Emulation is a powerful machine learning-based statistical approach that requires only a fraction of that number of simulations to determine parameters that best fit a set of observations. 

So, the point is, we can make the process way more efficient,” says Habib.

This is a huge advantage, especially when modeling cosmos-encompassing scenarios, like the expansion of the universe and the role played by dark energy.  

Dark energy is more subtle than dark matter,” he says, ​because there are no small-scale dynamical factors associated with it. And because it is affecting the expansion rate of the universe, dark energy is really changing how the universe is behaving on very large scales.” 

To get a better handle on the magnitude of the problem, researchers first must measure both the expansion rate of the universe and the speed at which galaxies are moving away from each other. These calculations require the development of extremely large and computationally costly sky maps to virtually visualize and manipulate the forces at work.  

And just as with dark matter, researchers can simulate different models of dark energy using infinite variations of this force, changing parameters until the models begin to agree with observation.  

One trajectory of models requires going back to the early stages of the universe to measure its expansion rate and then figure out whether it has changed over time. 

And if so, does it correspond to what you would expect, or is it different?” asks Habib. ​It turns out that the differences are fairly subtle.

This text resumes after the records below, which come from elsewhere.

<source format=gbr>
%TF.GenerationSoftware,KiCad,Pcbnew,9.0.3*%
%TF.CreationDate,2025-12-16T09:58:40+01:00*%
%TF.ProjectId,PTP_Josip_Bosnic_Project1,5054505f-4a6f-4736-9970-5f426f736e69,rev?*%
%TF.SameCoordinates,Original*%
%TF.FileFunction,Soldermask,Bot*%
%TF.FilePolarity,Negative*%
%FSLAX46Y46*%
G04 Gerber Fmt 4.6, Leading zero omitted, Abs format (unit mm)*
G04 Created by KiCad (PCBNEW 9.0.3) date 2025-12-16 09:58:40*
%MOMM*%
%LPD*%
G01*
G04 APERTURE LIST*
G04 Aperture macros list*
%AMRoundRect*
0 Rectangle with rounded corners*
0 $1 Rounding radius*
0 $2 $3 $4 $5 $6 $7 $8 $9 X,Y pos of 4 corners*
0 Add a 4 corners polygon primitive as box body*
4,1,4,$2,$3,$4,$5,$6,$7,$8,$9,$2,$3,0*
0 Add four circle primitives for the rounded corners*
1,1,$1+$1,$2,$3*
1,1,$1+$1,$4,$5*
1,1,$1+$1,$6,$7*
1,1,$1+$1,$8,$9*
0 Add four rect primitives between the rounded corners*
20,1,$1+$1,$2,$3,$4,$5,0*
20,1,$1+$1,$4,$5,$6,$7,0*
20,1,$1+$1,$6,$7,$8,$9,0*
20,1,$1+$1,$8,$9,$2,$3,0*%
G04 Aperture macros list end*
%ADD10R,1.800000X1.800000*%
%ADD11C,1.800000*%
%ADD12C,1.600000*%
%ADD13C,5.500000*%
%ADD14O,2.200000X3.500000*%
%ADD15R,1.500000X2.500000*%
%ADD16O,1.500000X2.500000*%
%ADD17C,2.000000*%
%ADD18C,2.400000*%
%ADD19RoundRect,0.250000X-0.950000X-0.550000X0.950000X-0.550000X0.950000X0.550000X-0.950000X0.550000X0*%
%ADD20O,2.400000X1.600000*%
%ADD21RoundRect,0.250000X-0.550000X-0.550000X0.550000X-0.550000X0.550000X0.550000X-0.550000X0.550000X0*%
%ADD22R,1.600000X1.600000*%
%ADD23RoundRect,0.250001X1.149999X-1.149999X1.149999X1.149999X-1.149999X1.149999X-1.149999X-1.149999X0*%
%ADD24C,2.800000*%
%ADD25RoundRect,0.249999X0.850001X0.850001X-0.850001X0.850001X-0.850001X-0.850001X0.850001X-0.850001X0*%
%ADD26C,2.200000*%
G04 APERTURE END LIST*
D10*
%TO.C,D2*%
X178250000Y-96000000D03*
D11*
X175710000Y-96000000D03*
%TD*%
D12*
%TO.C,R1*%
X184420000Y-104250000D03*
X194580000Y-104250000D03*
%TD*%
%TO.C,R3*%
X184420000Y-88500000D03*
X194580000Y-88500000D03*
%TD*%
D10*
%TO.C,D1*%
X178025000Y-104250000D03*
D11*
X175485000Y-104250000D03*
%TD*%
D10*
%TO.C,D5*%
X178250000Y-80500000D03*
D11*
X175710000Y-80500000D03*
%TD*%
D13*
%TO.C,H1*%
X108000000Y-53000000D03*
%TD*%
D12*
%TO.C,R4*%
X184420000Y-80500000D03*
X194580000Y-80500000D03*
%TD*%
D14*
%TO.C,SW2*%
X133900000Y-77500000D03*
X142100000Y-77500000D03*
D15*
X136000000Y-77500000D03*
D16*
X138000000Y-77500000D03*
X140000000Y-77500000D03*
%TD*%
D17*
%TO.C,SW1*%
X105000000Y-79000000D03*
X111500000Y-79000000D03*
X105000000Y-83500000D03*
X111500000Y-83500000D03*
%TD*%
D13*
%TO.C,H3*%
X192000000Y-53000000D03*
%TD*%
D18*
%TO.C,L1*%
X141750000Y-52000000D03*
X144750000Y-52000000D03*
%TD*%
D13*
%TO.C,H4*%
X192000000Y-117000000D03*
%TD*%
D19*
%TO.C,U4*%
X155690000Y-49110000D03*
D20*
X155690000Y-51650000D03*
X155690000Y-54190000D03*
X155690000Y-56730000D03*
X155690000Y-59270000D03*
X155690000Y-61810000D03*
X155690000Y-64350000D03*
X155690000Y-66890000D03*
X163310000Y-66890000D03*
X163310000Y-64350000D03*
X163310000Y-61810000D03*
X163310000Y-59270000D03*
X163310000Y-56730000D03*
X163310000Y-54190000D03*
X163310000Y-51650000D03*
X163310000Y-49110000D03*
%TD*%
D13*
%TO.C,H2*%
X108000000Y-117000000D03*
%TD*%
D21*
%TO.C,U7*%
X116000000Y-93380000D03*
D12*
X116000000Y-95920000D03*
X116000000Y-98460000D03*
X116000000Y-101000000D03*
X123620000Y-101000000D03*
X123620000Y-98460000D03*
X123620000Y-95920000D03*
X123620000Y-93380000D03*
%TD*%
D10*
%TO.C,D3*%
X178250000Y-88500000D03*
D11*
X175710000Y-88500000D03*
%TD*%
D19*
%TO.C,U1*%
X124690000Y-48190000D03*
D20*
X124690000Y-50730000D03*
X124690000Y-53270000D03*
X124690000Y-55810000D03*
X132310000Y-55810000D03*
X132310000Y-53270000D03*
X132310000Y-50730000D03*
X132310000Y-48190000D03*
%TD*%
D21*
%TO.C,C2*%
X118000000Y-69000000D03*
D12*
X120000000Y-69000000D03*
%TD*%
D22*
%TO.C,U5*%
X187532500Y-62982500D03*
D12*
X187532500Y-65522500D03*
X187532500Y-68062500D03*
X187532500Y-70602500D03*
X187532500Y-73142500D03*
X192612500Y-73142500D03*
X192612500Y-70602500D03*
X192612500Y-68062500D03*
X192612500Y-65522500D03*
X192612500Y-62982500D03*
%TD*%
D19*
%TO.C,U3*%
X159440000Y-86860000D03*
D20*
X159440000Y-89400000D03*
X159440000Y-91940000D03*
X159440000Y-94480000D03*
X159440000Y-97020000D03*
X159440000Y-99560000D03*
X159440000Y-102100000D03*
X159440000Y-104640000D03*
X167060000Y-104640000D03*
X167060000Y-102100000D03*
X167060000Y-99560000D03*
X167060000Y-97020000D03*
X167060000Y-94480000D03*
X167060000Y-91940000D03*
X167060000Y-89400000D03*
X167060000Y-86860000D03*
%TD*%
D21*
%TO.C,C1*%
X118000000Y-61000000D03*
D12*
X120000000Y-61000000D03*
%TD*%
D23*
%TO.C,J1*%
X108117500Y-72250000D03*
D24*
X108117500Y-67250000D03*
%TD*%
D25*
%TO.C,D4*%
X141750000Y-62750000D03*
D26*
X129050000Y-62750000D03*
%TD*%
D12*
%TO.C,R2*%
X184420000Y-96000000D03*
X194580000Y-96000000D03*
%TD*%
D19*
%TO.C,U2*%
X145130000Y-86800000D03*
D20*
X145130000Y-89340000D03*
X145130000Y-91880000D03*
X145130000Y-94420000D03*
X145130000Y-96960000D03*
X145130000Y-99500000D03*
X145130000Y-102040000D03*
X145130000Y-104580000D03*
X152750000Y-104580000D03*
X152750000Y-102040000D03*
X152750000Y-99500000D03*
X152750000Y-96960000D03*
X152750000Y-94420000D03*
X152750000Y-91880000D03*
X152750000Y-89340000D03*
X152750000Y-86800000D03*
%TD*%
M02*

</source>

But part of the reason is that the current model of dark energy is very simple. 

So, at the moment, we’re trying to make more and more accurate predictions for the model with the idea that, if you find the measurements to be at variance with what you’re predicting, then you know there’s something wrong,” he continued. ​It won’t tell you what the right answer is, but it tells us that the simple model we have is incorrect. So, then we can develop new ones.” 

Rinse and repeat. Thousands, perhaps millions of times. 

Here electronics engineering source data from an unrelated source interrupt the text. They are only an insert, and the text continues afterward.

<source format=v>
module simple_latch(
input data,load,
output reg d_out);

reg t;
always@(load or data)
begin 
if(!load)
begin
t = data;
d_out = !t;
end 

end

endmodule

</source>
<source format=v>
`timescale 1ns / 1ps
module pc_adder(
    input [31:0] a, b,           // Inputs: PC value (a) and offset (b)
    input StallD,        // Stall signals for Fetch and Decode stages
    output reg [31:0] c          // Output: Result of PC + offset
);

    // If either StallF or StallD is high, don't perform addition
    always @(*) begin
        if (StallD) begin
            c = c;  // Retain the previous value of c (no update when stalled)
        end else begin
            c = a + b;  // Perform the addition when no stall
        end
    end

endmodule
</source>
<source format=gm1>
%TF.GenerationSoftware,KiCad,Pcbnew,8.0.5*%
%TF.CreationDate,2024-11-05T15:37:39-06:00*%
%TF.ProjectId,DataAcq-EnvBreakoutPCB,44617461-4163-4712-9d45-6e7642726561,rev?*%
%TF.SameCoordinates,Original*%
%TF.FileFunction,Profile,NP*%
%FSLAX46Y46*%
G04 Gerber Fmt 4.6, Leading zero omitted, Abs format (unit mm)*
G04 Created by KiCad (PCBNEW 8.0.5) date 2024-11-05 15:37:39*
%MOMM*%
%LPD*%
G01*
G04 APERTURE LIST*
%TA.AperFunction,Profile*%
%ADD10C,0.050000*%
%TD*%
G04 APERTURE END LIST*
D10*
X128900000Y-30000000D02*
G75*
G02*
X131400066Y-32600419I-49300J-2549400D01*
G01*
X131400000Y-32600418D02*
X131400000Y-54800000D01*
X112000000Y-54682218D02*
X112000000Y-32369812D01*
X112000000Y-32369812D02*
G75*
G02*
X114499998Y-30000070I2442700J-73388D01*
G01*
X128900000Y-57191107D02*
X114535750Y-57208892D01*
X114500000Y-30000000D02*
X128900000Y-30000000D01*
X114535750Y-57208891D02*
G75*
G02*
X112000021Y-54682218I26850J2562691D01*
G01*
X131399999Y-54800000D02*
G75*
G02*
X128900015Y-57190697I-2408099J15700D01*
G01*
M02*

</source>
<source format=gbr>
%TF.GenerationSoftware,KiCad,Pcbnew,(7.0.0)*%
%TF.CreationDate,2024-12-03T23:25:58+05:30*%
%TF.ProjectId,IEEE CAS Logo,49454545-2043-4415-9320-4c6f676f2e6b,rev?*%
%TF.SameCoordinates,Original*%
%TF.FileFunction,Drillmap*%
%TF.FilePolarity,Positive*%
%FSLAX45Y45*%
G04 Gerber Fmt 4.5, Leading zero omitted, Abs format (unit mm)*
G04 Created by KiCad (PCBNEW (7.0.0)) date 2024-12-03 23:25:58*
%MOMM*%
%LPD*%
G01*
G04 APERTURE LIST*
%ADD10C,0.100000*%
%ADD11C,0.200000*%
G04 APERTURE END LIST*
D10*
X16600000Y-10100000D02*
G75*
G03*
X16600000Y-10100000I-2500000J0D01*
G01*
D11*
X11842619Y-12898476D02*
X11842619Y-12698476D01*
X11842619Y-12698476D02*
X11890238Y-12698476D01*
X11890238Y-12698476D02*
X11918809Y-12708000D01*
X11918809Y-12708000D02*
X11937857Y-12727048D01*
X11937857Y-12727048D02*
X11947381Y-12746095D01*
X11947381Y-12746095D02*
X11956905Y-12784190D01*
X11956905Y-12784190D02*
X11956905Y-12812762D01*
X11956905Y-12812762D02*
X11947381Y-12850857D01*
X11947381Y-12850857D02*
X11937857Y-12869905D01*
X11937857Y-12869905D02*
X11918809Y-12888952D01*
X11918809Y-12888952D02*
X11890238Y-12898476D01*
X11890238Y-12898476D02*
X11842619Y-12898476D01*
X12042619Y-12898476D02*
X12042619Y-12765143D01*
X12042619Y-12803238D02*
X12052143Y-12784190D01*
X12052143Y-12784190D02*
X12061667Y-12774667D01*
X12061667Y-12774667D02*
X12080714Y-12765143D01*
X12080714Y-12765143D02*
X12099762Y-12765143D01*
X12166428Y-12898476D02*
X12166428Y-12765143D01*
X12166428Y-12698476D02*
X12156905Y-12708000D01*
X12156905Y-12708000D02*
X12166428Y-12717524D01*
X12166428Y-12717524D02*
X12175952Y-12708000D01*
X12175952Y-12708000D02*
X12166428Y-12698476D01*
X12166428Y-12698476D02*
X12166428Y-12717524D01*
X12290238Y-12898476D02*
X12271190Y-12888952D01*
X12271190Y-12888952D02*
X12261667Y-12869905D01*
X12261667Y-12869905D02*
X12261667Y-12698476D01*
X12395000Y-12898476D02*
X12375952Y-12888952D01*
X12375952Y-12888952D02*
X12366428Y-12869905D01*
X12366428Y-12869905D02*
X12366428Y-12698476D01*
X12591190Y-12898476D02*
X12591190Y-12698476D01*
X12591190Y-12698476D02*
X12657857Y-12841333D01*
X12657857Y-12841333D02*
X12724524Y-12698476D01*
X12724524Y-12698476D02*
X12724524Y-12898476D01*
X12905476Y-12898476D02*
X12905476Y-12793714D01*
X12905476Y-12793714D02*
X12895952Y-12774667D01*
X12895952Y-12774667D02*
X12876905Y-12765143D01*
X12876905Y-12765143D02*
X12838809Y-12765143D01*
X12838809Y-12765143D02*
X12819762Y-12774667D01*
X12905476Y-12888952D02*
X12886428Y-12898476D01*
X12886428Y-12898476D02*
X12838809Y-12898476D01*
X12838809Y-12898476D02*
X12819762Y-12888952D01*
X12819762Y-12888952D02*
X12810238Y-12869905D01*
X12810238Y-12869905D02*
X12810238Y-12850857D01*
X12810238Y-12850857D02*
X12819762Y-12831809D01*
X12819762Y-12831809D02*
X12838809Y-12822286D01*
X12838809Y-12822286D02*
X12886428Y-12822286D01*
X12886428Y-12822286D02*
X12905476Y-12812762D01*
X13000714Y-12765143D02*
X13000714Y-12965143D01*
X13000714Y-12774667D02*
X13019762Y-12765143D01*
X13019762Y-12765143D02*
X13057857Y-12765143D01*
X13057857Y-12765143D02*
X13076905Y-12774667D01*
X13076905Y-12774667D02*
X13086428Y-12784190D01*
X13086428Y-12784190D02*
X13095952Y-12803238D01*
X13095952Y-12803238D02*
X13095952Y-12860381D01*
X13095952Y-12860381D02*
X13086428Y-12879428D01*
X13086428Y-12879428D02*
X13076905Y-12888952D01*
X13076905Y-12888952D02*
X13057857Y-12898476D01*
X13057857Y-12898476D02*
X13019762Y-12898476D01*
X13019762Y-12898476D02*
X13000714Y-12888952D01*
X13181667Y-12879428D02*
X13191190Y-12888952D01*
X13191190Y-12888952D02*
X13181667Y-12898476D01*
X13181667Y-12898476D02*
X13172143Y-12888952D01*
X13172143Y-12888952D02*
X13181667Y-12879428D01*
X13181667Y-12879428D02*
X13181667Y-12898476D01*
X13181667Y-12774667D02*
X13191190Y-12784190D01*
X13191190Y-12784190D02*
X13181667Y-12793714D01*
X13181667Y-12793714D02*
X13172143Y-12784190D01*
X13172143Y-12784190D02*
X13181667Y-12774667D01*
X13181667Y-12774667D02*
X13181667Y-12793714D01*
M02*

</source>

Illuminating the dark universe

The team will leverage Aurora’s immense computing power to perform massive simulations of the cosmos, helping to advance the arena of computational cosmology and prepare the way for the effective launch of new telescopes and probes.  

The work may return answers as to the nature of dark energy and dark matter, in addition to addressing the conundrum of neutrinos, which remain a perplexing piece of the Standard Model of particle physics. Characterizing the total mass of neutrinos has been a Holy Grail of sorts since experiments revealed evidence of three different kinds or ​flavors” of the particle, each with its own mass.  

But for Habib, the project affords us much more than an answer to these particular riddles. The use of cutting-edge technologies, particularly in computing, has exciting implications for innovations that we often don’t anticipate.  

The work also affirms our long relationship with the sky, and through it, the development of some rational understanding of nature that in the past led to calendars and precision navigation, among other human achievements. 

Fundamentally, what we’re doing right now is simply an extension of that long history of humanity’s connection to the stars, the galaxies and everything else,” he says. ​There’s an inherent beauty in the whole thing. I mean, look at how excited people get when they see images from Hubble or the new James Webb Space Telescope. The ability to look deep into the universe is pretty astounding because it also tells us a lot about our own place in the big scheme of things.”